Slowly Changing Dimensions (SCD) handle the problem of dimension attributes that change over time. The chosen SCD type determines how historical values are preserved or overwritten.


Why SCD Matters

Dimension attributes are not static.

Examples of changing attributes:

  • Customer changes their address
  • Product is reassigned to a different category
  • Employee changes department

Without an SCD strategy, historical analysis is inaccurate because past fact rows reflect current dimension values instead of values at the time of the event.


SCD Type 0 — Retain Original

The dimension attribute never changes after initial load.

Use when:

  • The attribute is immutable by definition (e.g., date of birth, original signup channel)
  • Historical preservation is not needed

SCD Type 1 — Overwrite

The old value is overwritten with the new value. No history is retained.

BeforeAfter
customer_city = "Istanbul"customer_city = "Ankara"

Use when:

  • The old value is incorrect (data quality fix)
  • Historical accuracy of this attribute is not required
  • Simplicity is more important than history

Drawback:

  • Past fact rows now reflect the updated attribute value, not the value at event time

SCD Type 2 — Add New Row

A new row is added for every change. The old row is marked as expired.

customer_skcustomer_idcityis_currentvalid_fromvalid_to
1100Istanbulfalse2020-01-012023-06-14
2100Ankaratrue2023-06-159999-12-31

Characteristics:

  • Fact rows retain the surrogate key valid at the time of the event
  • Full history is preserved
  • Requires surrogate key on the dimension table

Use when:

  • Historical accuracy is required
  • Reports must reflect "what was true at the time"

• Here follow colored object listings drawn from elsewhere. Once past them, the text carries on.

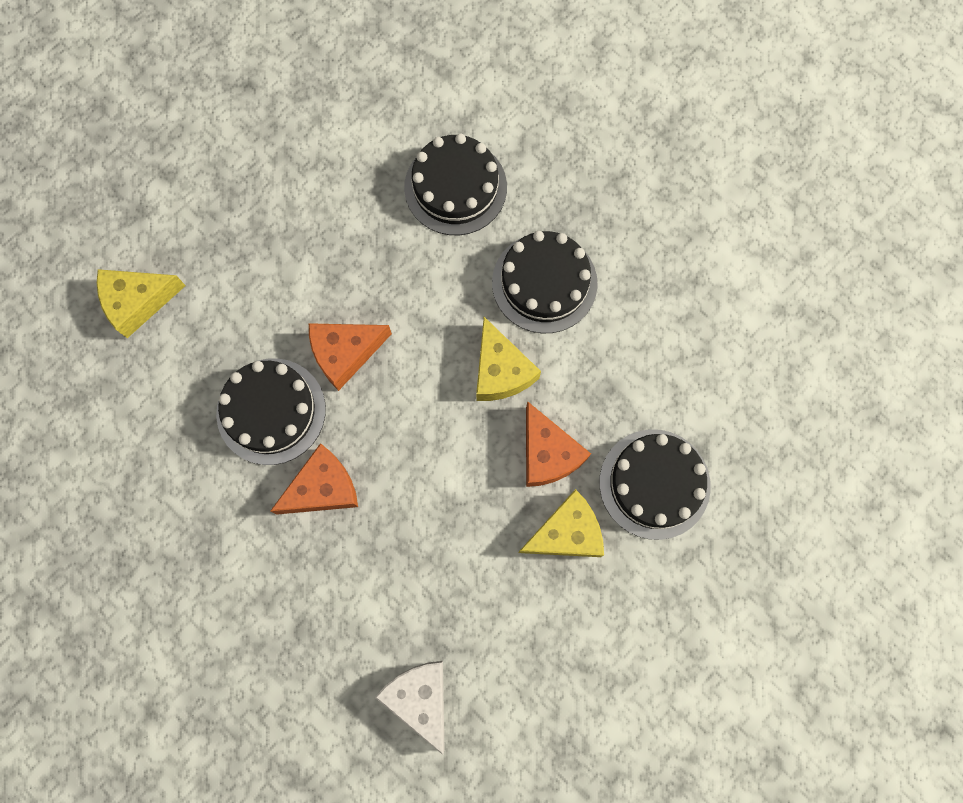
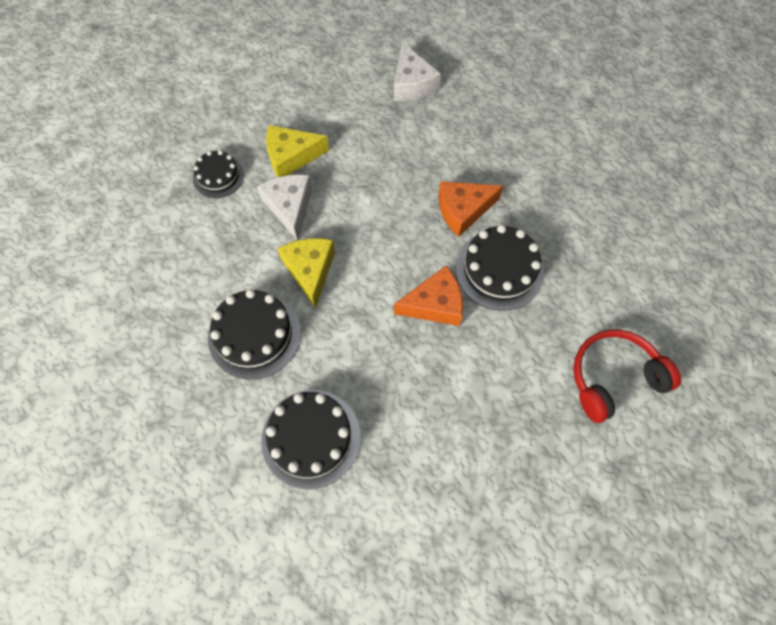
camera: 170 degrees left, 10 degrees down
yellow cheese [97,269,186,338] -> red headphones [573,329,681,423]
orange cheese [526,401,591,487] -> white cheese [257,174,312,240]
black cake [599,429,711,540] -> black cake [193,150,244,198], size x0.61

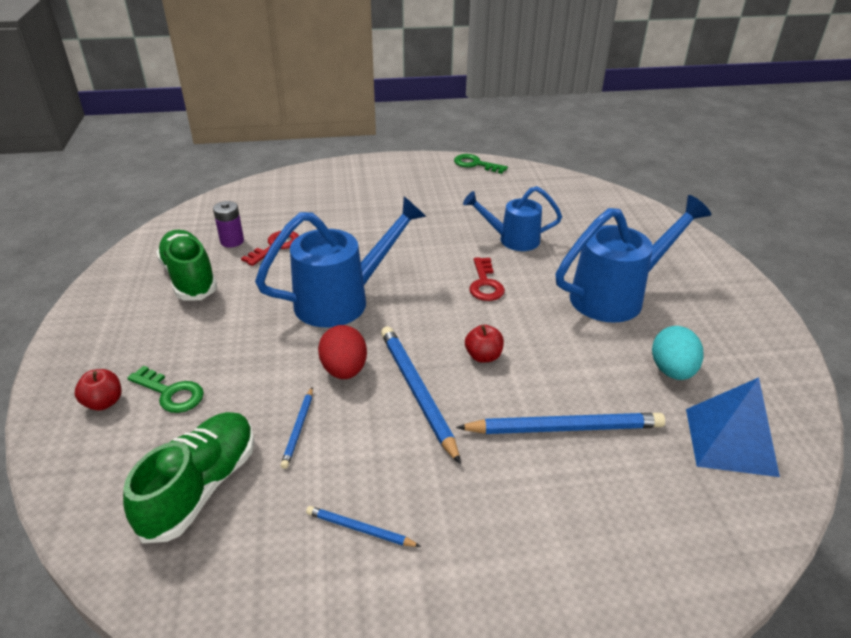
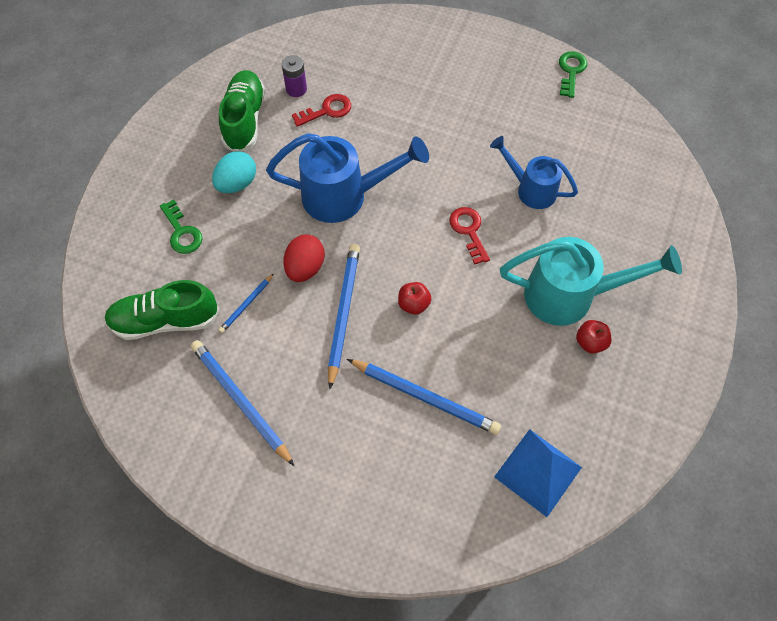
camera: 30 degrees right, 25 degrees up
red apple [75,369,121,411] -> red apple moved to [576,320,611,354]
green shoe [123,412,255,543] -> green shoe turned 150 degrees counterclockwise [104,280,220,340]
blue pencil [306,506,421,547] -> blue pencil [191,340,294,466], size x1.96
green key [454,154,508,174] -> green key turned 45 degrees clockwise [559,51,587,98]
red key [469,257,505,301] -> red key turned 135 degrees clockwise [449,207,490,264]
blue watering can [555,195,711,323] -> turquoise watering can [500,237,682,326]
turquoise egg [652,326,704,380] -> turquoise egg moved to [212,151,256,193]

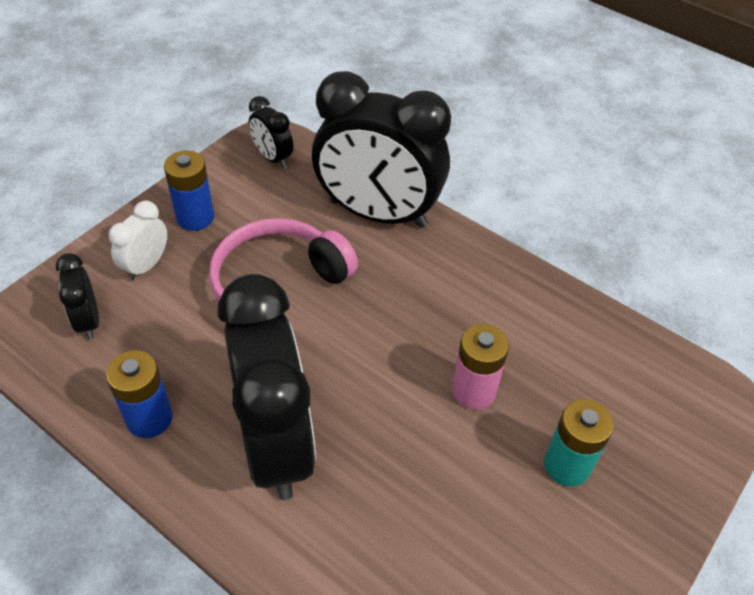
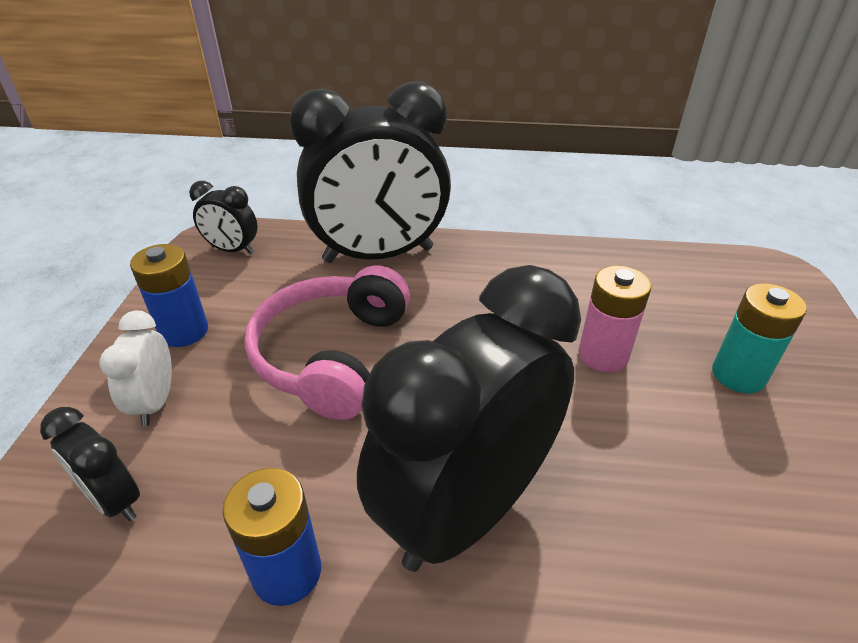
camera: 30 degrees left, 10 degrees down
black clock [218,274,316,500] -> black clock turned 90 degrees counterclockwise [357,265,581,572]

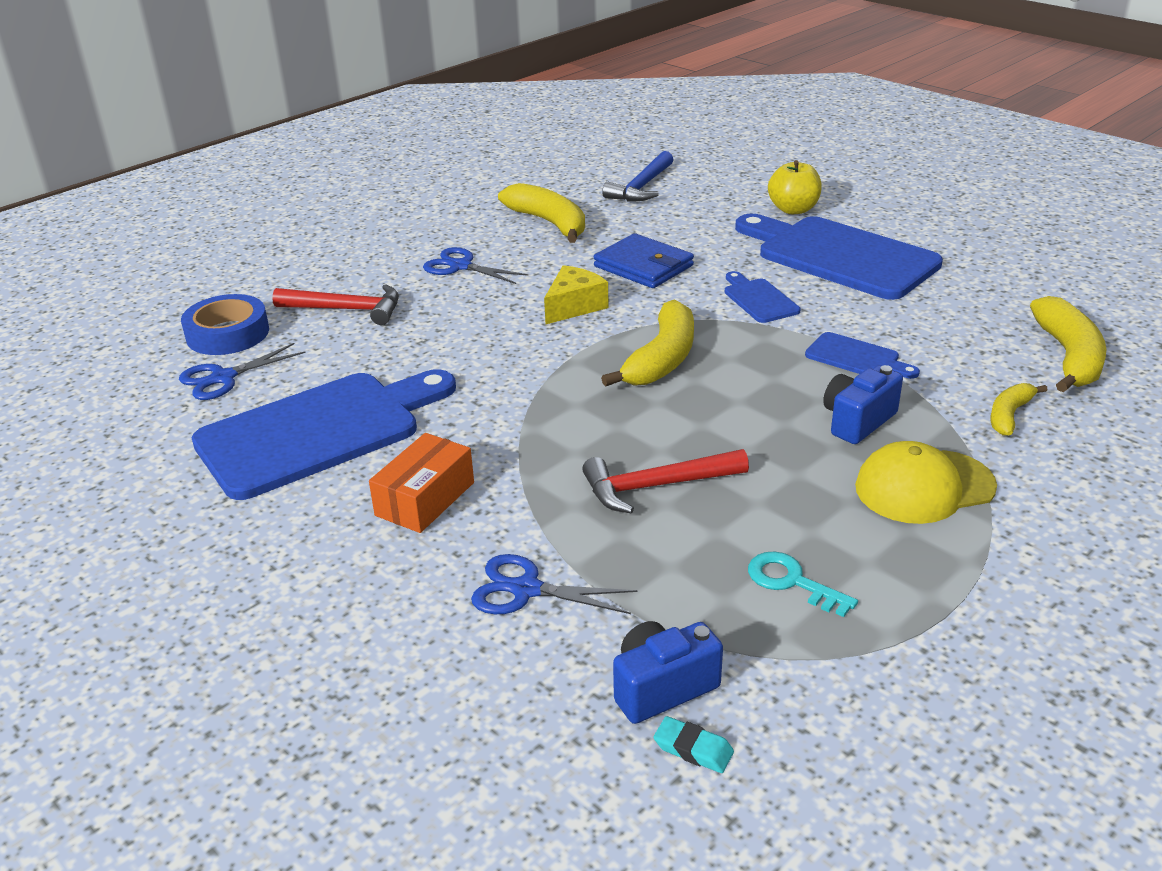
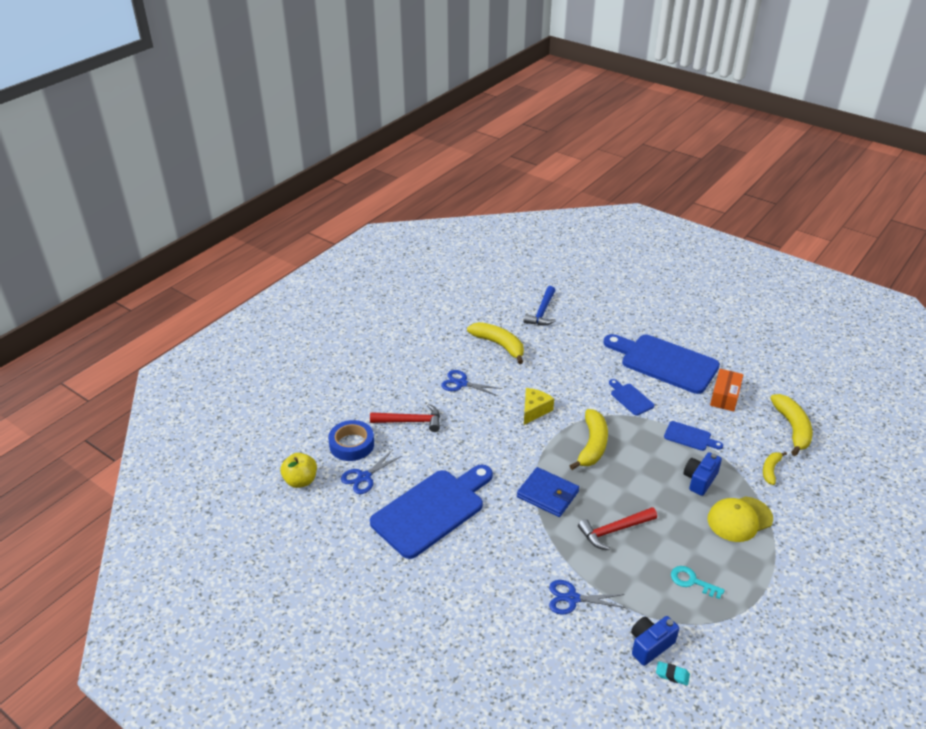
camera: 10 degrees left, 5 degrees up
orange box [369,433,474,533] -> orange box moved to [710,369,744,412]
blue wallet [594,233,694,288] -> blue wallet moved to [517,467,579,517]
yellow apple [768,160,822,214] -> yellow apple moved to [280,453,317,488]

This is the most common SCD type in data warehouses.


SCD Type 2 in dbt with Snapshots

{% snapshot dim_customer_snapshot %}

{{
config(
target_schema='snapshots',
unique_key='customer_id',
strategy='check',
check_cols=['city', 'segment', 'email'],
invalidate_hard_deletes=True
)
}}

select * from {{ source('crm', 'customers') }}

{% endsnapshot %}

dbt's snapshot block handles:

  • Row versioning with dbt_valid_from and dbt_valid_to
  • Surrogate key generation per version
  • Current row flagging via dbt_valid_to IS NULL

SCD Type 3 — Add New Column

A new column is added to track the previous value alongside the current value.

customer_idcurrent_cityprevious_city
100AnkaraIstanbul

Use when:

  • Only one level of history is needed
  • The transition itself is analytically relevant

Limitation:

  • Only one historical value is preserved
  • Does not support full history

SCD Type Comparison

TypeHistory RetainedStorage ImpactComplexityCommon Use
Type 0None (immutable)MinimalLowImmutable attributes
Type 1None (overwrite)MinimalLowData corrections
Type 2Full historyHighHighMost dimension changes
Type 3One previous valueLowMediumLimited history needed

Choosing the Right SCD Type

Ask these questions:

  1. Does this attribute need historical accuracy in reports? → Yes → Type 2
  2. Is this a data correction, not a real change? → Yes → Type 1
  3. Is the attribute immutable by definition? → Yes → Type 0
  4. Is one level of history sufficient? → Yes → Type 3

Most dimension attributes in a production warehouse use Type 2.


Handling SCD Type 2 in Fact Tables

When loading facts, join to the dimension using the surrogate key valid at event time:

select
f.order_id,
d.customer_sk
from fct_orders_raw f
join dim_customer_snapshot d
on f.customer_id = d.customer_id
and f.order_date between d.dbt_valid_from and coalesce(d.dbt_valid_to, current_date)

This ensures each fact row captures the dimension state at the moment of the event.


Hard Deletes

When a dimension record is deleted from the source:

  • Without handling: the dimension row remains as current forever
  • With invalidate_hard_deletes=True (dbt snapshots): the row is closed out with a dbt_valid_to timestamp

Always enable hard delete handling in SCD Type 2 snapshots.


Golden Rules

  • SCD Type 2 is the default for dimension history
  • Always use surrogate keys — never join facts on natural keys in Type 2
  • Document which SCD type is applied per dimension
  • Separate snapshot models from mart dimension models
  • Test is_current and date range validity after each load

Summary

SCD strategies ensure that historical analysis reflects the state of the world at the time events occurred.

Without proper SCD handling, every historical report is potentially inaccurate.

Type 2 provides the most complete historical record and is the standard for production data warehouses.